ACTION ITEM >>
The result should be the lines from the one holding "text(curre)" to the final line of the records below, repeated exactly and with no pictures.
Segment Start: DATASET ENTRIES
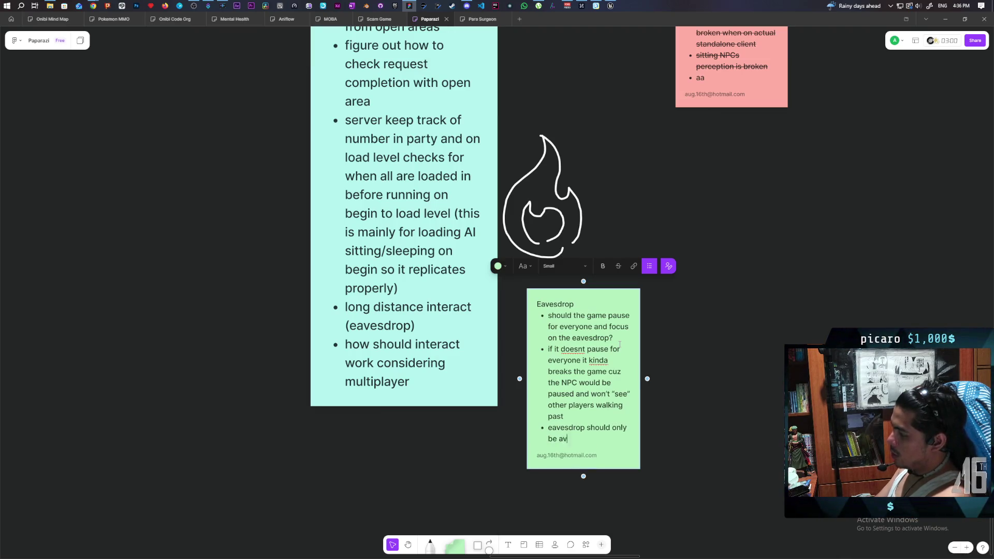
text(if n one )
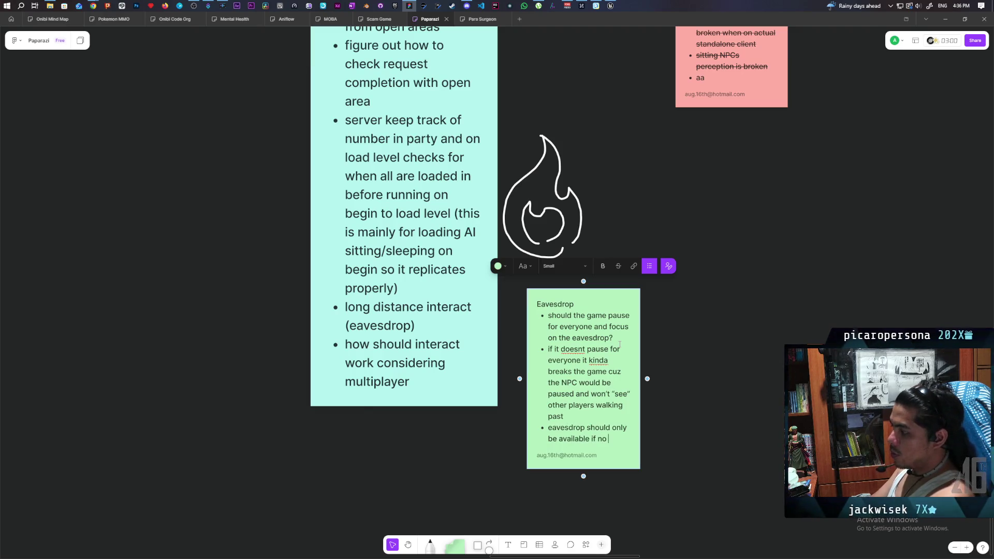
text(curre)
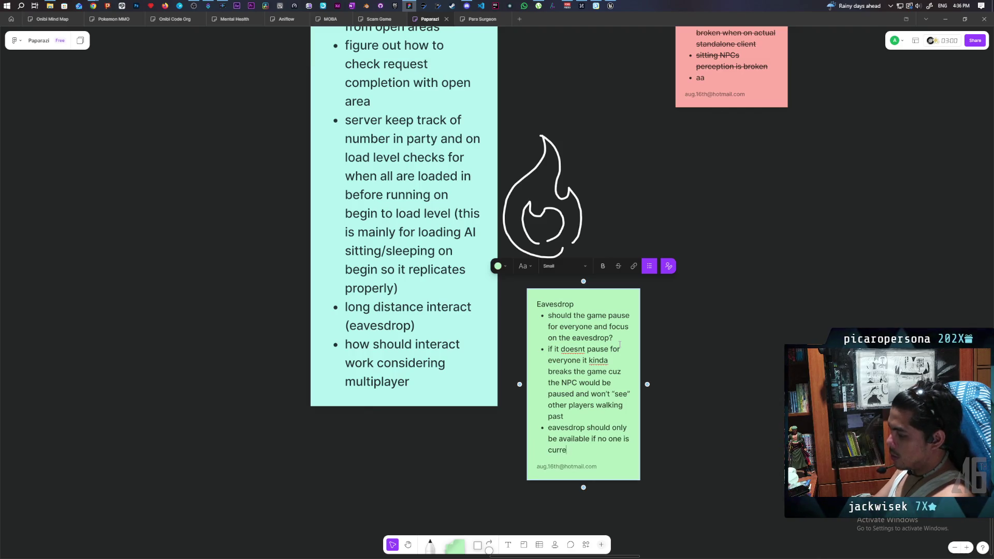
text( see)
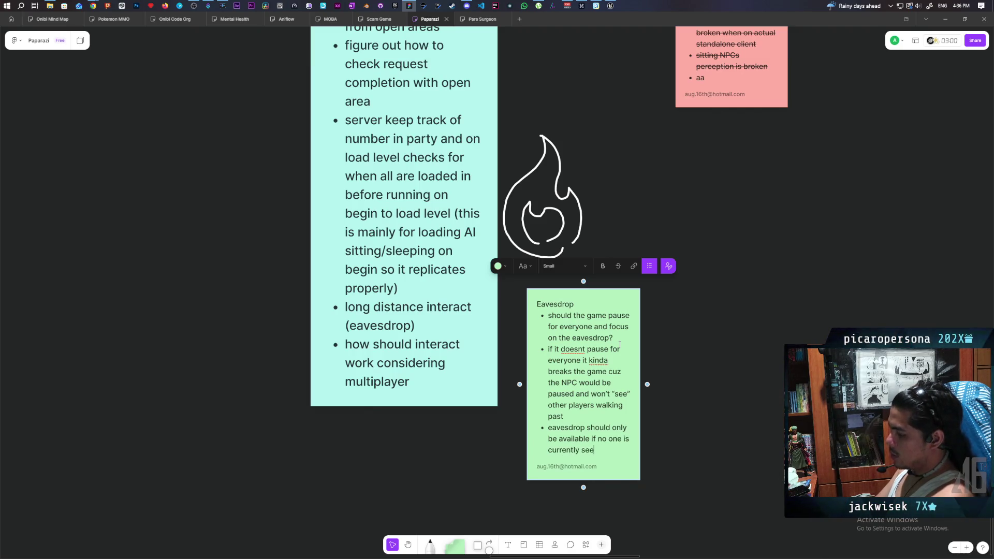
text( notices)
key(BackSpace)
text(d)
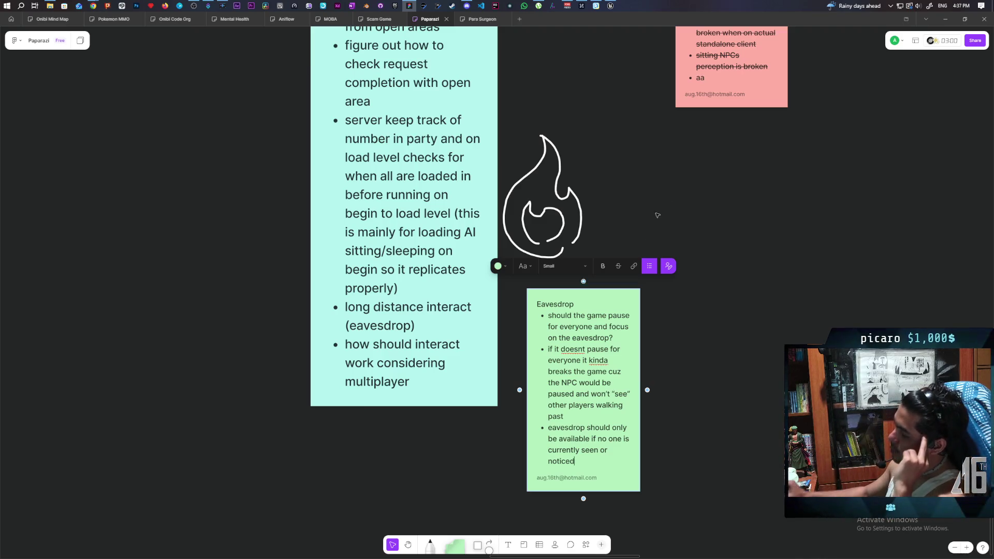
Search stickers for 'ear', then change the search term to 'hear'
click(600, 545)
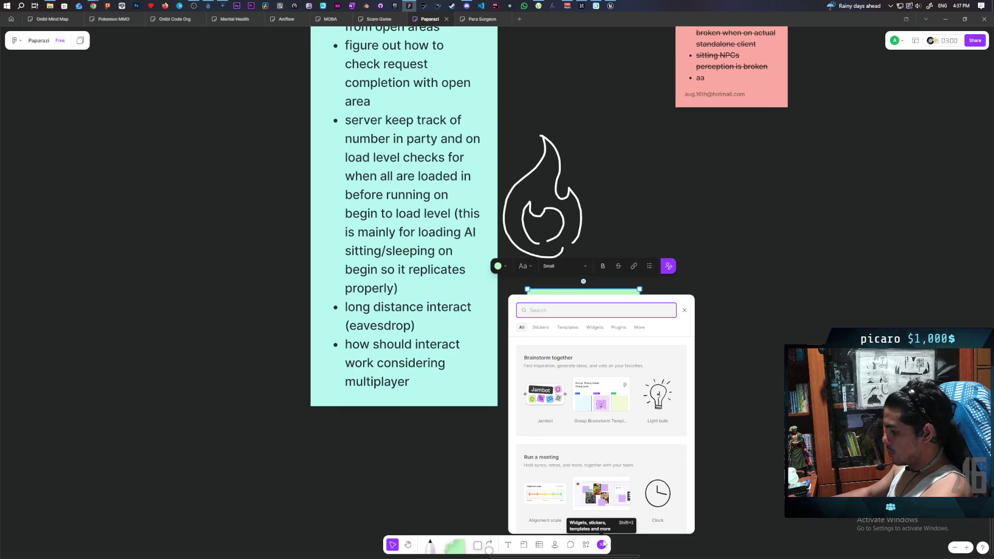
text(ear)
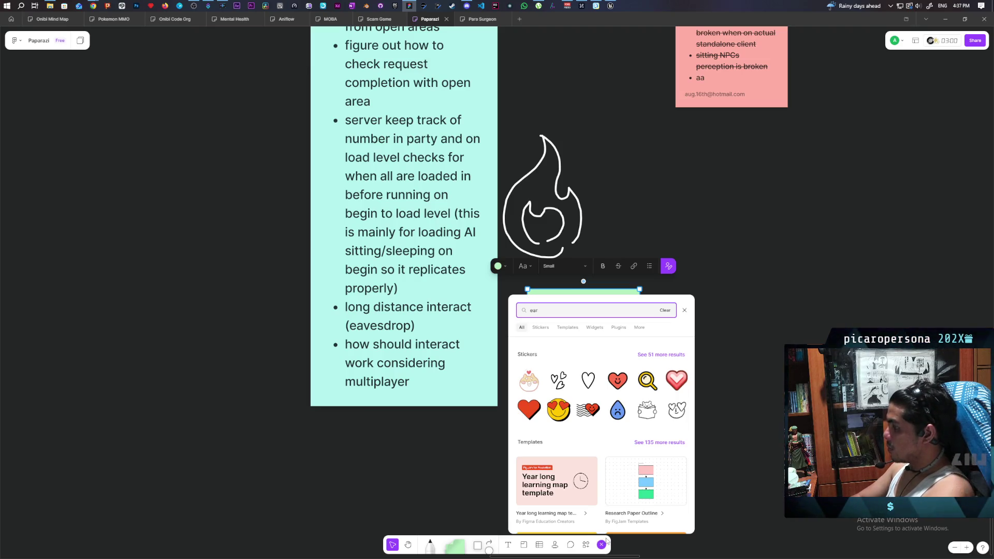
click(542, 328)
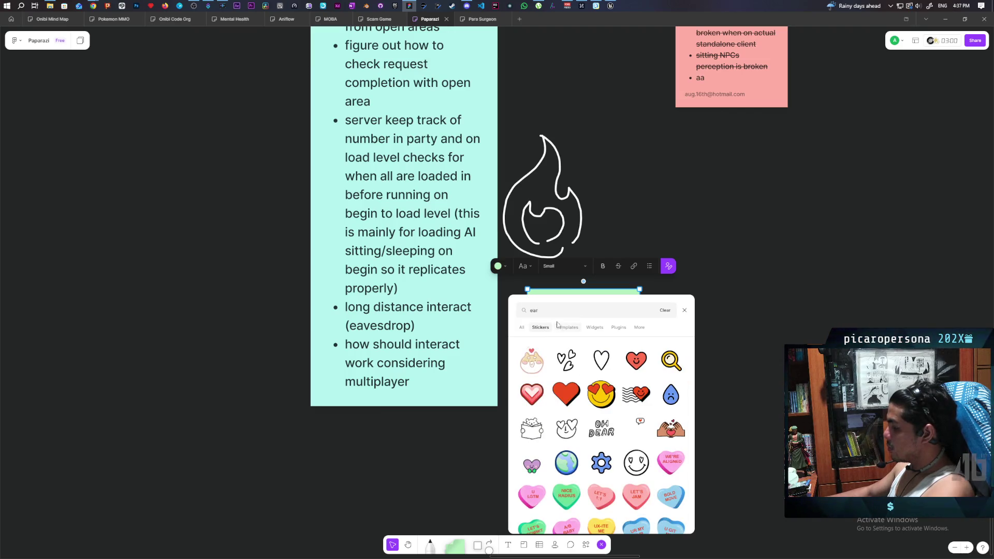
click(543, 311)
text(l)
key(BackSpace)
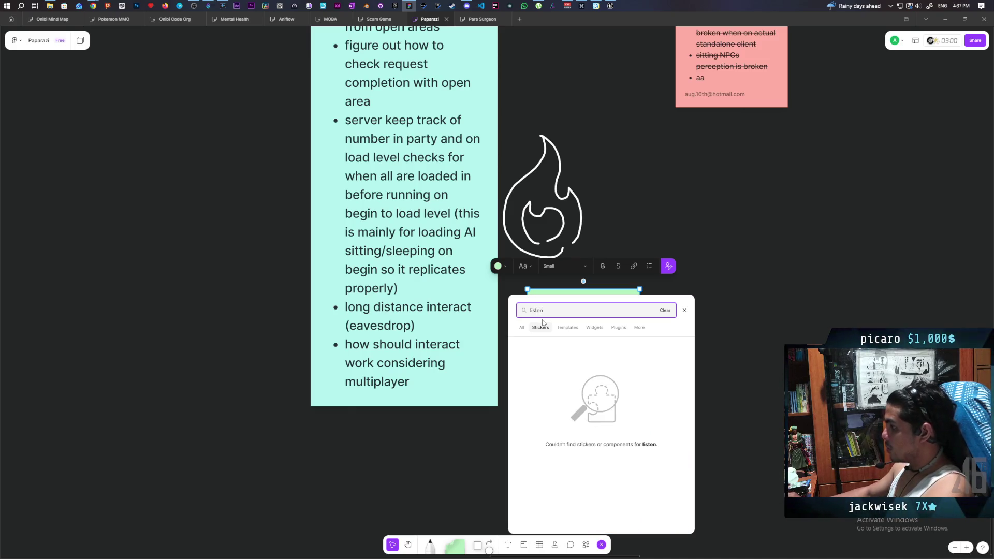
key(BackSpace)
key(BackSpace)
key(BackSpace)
Segment End: DATASET ENTRIES
RESPONSE AREA >>
text(curre)
text( see)
text( notices)
key(BackSpace)
text(d)
Search stickers for 'ear', then change the search term to 'hear'
click(600, 545)
text(ear)
click(542, 328)
click(543, 311)
text(l)
key(BackSpace)
key(BackSpace)
key(BackSpace)
key(BackSpace)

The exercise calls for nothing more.